§ **TEXT BLOCK**

━━━━━━━━━━

COSTS NOT REDUCED BECAUSE OF THE WAY A DEFENDANT CONDUCTED ITS CASE: THE PRAGMATIC PRUNING OF A CASE SHOULD NOT BE DETERRED

We are returning again (and not for the last time) to the judgment of Mr Justice Turner in Municipio De Mariana & Ors v BHP Group PLC & Anor [2021] EWHC 146 (TCC). This time we are looking at  the claimants’ argument that the defendant’s costs should be reduced by 50%.  The arguments were not successful.

 

“…it will often be the case that a party may perfectly reasonably present both a primary and an alternative case on any given issue to a court and, for legitimate and pragmatic reasons, elect to limit its reliance to the former as the hearing progresses.where, as here, it has been abandoned as an act of pragmatism which lightens the burden on the court then it would normally be inappropriate to deter such a procedural choice.”

THE CASE

The defendants had been successful in striking out the claimants’ case.  The defendant sought the costs of the application (some £16 million). The claimants argued that the defendants’ costs should be reduced because the defendants had not been successful on every issue and had not pursued some matters.

THE JUDGMENT ON THIS ISSUE

The judge considered, and rejected, the claimants’ contentions that the defendants’ costs should be reduced by 50% because of the manner in which the defendants had conducted the application.

━━━━━━━━━━

§ **AIM A**
In the article on costs, how much did the defendants seek for the costs of the application?
The listing has no connection to the article on costs.

§ **SUPPLIED DATA**
━━━━━━━━━━

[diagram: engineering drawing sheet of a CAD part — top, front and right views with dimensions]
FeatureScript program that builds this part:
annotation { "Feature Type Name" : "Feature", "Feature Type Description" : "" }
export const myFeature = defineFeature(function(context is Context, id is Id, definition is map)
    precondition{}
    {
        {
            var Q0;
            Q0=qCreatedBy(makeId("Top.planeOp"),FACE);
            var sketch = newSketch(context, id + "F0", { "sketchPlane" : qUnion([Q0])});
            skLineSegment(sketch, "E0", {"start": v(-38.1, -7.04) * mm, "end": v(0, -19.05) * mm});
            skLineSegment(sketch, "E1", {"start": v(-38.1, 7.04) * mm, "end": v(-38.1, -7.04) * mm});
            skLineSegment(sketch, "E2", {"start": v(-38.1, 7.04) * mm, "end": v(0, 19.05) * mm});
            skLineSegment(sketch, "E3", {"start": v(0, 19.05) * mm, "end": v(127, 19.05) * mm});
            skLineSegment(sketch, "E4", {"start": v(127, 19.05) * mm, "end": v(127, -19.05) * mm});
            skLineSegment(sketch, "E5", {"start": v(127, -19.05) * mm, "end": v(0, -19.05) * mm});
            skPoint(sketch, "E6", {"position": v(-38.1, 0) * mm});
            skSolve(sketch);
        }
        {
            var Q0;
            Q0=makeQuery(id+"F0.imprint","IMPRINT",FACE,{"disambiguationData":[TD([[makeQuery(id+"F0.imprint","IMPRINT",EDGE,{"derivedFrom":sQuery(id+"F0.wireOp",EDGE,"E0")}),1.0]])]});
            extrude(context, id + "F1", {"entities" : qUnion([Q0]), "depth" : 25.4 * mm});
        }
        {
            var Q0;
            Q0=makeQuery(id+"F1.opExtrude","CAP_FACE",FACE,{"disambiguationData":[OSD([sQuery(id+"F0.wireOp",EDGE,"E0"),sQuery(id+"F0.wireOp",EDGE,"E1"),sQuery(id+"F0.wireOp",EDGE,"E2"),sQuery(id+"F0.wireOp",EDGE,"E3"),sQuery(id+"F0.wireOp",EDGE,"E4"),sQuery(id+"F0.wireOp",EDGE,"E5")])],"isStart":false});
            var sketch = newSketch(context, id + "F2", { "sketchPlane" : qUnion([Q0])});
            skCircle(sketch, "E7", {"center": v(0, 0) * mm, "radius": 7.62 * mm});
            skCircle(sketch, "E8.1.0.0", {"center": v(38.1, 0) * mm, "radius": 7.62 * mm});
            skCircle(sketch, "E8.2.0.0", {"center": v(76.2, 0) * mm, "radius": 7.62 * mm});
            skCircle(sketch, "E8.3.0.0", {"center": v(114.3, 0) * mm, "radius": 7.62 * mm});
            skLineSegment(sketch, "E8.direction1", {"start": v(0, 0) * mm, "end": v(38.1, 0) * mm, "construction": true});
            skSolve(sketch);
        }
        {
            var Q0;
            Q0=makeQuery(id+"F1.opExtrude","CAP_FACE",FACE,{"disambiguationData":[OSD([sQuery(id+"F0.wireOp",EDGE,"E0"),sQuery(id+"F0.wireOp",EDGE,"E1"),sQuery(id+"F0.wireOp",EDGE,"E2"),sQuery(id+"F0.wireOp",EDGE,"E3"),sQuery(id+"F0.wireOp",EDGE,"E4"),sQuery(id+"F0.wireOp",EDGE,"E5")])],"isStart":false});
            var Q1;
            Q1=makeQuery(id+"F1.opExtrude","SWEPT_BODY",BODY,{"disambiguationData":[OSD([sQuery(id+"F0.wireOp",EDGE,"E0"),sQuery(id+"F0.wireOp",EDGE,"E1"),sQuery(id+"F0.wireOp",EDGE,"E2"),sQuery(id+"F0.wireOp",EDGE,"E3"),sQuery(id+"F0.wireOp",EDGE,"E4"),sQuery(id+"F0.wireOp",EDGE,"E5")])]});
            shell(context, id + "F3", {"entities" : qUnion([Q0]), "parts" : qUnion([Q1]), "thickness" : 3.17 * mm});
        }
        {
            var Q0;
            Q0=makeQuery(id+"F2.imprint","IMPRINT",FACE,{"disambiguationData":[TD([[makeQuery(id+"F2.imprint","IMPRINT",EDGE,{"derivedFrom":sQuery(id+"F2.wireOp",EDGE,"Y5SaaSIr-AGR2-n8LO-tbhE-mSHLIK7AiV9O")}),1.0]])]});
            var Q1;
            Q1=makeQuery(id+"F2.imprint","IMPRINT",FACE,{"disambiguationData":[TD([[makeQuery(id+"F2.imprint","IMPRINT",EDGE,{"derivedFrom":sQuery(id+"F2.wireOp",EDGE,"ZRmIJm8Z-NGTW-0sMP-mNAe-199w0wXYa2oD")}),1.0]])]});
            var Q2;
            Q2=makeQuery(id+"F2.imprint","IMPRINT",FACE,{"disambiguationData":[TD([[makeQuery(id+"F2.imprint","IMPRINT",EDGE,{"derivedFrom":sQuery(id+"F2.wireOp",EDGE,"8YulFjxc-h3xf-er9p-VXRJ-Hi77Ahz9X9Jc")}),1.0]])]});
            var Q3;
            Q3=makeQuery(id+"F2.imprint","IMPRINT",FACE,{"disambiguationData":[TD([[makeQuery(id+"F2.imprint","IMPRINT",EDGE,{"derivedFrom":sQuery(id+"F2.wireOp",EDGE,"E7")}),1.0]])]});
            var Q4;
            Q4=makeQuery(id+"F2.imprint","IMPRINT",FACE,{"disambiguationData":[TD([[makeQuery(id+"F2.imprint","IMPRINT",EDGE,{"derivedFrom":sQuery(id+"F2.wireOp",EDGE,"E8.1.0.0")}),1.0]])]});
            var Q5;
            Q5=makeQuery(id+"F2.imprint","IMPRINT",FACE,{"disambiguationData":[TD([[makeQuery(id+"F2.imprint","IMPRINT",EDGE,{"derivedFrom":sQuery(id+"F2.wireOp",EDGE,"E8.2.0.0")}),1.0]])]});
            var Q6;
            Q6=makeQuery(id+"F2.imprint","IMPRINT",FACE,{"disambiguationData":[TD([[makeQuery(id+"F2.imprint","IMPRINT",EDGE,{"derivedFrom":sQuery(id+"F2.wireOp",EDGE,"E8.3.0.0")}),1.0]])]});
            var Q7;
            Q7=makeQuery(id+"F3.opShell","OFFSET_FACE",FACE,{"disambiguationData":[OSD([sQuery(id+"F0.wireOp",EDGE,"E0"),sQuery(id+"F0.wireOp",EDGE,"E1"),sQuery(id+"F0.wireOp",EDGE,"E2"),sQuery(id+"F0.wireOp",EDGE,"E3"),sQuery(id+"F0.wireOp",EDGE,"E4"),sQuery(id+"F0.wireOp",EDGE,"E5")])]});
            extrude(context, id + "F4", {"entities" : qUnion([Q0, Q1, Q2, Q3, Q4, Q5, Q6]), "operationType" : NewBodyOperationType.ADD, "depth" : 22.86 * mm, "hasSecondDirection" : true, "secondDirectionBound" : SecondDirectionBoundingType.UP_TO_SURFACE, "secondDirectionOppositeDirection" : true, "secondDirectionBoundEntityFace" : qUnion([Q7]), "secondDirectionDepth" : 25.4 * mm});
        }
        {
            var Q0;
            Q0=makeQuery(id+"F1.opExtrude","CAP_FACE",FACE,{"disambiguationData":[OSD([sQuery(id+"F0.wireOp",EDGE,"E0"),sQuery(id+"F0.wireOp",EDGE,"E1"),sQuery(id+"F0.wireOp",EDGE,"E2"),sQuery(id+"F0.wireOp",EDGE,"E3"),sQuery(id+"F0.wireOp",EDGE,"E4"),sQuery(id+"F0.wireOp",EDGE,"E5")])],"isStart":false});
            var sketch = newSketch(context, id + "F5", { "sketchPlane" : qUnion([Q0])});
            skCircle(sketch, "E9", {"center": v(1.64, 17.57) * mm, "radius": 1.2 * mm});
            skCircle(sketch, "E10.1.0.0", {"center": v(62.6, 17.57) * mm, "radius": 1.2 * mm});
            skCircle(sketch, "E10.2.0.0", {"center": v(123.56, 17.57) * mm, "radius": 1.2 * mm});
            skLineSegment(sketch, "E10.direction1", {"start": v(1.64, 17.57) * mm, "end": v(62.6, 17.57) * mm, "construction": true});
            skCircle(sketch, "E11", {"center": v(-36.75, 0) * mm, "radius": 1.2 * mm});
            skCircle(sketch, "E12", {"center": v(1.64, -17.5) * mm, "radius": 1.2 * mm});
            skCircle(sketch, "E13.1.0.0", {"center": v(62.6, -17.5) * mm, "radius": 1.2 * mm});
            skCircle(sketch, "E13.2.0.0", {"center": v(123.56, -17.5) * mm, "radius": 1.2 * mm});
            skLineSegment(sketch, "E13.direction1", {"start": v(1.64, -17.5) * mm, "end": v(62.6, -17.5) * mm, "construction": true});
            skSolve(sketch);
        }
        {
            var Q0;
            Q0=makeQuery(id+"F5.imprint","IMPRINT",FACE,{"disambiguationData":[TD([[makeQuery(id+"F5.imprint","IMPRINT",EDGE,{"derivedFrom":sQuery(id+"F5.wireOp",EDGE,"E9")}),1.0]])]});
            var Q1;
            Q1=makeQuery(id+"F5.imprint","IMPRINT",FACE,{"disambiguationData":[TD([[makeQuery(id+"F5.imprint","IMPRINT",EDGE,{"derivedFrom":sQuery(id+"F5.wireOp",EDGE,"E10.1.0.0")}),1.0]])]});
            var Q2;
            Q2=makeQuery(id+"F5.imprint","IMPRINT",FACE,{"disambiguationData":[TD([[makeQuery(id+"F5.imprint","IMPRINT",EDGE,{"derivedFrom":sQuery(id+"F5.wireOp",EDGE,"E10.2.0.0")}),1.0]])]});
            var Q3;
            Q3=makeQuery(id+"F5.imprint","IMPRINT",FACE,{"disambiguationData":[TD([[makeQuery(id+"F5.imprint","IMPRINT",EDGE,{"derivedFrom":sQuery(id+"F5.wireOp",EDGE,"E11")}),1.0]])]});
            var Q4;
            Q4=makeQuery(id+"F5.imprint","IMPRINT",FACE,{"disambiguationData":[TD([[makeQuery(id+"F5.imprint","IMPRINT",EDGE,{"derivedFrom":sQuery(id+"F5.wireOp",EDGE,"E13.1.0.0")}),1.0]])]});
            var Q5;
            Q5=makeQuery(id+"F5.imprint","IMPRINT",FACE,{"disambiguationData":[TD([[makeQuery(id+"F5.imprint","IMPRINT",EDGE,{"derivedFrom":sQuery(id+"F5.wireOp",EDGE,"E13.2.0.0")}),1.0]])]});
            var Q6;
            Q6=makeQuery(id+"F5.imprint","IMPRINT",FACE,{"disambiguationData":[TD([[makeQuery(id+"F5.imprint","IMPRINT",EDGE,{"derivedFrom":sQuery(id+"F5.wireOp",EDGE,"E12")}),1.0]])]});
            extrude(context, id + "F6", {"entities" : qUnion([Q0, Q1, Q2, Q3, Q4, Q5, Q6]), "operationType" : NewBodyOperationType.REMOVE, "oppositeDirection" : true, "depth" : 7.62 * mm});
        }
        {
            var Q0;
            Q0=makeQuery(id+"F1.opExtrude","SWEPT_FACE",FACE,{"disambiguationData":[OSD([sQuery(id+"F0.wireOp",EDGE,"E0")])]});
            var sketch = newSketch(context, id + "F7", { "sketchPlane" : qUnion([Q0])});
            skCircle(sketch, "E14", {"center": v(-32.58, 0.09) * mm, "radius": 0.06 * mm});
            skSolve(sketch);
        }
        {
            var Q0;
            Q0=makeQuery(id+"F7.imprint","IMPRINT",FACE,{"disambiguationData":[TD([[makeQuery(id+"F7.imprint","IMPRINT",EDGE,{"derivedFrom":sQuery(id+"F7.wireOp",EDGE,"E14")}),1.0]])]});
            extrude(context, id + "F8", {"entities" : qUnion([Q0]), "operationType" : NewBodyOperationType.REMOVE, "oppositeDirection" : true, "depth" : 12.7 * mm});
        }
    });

━━━━━━━━━━

§ **AIM B**
Filter the listing down to the lines that contain the string "sketchPlane", treating uppercase and lowercase letters as distinct.

§ **FULL OUTPUT A**
Some £16 million.

§ **FULL OUTPUT B**
            var sketch = newSketch(context, id + "F0", { "sketchPlane" : qUnion([Q0])});
            var sketch = newSketch(context, id + "F2", { "sketchPlane" : qUnion([Q0])});
            var sketch = newSketch(context, id + "F5", { "sketchPlane" : qUnion([Q0])});
            var sketch = newSketch(context, id + "F7", { "sketchPlane" : qUnion([Q0])});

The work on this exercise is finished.